● What the task asks:
Copy out each line of the data that holds the string "الأنام".

● Listed records:
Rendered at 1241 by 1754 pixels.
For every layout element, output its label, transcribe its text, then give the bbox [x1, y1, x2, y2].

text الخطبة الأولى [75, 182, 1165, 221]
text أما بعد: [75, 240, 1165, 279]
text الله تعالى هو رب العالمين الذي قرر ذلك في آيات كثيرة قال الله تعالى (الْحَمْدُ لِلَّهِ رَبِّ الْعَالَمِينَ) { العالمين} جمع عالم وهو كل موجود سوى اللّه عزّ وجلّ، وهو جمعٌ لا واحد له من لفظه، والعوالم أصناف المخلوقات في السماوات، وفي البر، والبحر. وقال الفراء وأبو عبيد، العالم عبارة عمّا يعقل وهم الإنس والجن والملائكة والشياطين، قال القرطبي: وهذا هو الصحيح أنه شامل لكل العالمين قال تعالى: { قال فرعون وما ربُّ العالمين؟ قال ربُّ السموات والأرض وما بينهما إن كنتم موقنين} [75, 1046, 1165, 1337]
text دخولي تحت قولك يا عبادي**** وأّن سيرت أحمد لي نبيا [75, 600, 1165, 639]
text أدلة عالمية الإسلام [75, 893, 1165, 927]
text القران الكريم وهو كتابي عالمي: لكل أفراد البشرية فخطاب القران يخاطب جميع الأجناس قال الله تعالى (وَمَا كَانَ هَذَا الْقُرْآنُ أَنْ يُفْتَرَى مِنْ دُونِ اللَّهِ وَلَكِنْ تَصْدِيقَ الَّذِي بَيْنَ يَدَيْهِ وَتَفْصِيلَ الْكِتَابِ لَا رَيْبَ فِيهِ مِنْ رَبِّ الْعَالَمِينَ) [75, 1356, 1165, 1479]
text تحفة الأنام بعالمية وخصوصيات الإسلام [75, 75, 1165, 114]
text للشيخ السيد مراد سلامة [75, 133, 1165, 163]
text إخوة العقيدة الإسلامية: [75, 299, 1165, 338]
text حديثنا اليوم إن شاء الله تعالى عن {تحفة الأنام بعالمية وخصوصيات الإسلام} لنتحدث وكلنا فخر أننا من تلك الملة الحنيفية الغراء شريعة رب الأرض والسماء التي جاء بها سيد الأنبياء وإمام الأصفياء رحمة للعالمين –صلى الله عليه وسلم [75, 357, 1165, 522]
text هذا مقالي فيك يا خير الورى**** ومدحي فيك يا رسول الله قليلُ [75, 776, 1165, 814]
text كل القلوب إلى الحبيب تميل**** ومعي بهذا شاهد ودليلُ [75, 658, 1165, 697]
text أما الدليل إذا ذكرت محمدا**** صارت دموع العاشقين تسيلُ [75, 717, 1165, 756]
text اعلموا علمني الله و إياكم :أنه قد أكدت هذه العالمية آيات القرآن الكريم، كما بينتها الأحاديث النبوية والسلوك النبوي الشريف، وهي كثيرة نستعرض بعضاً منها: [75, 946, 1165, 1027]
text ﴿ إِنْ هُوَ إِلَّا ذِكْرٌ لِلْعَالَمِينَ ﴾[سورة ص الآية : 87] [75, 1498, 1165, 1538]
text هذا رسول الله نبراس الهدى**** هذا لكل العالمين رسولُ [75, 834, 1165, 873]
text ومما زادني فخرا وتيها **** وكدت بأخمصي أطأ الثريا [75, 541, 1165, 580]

● Response area:
text تحفة الأنام بعالمية وخصوصيات الإسلام [75, 75, 1165, 114]
text حديثنا اليوم إن شاء الله تعالى عن {تحفة الأنام بعالمية وخصوصيات الإسلام} لنتحدث وكلنا فخر أننا من تلك الملة الحنيفية الغراء شريعة رب الأرض والسماء التي جاء بها سيد الأنبياء وإمام الأصفياء رحمة للعالمين –صلى الله عليه وسلم [75, 357, 1165, 522]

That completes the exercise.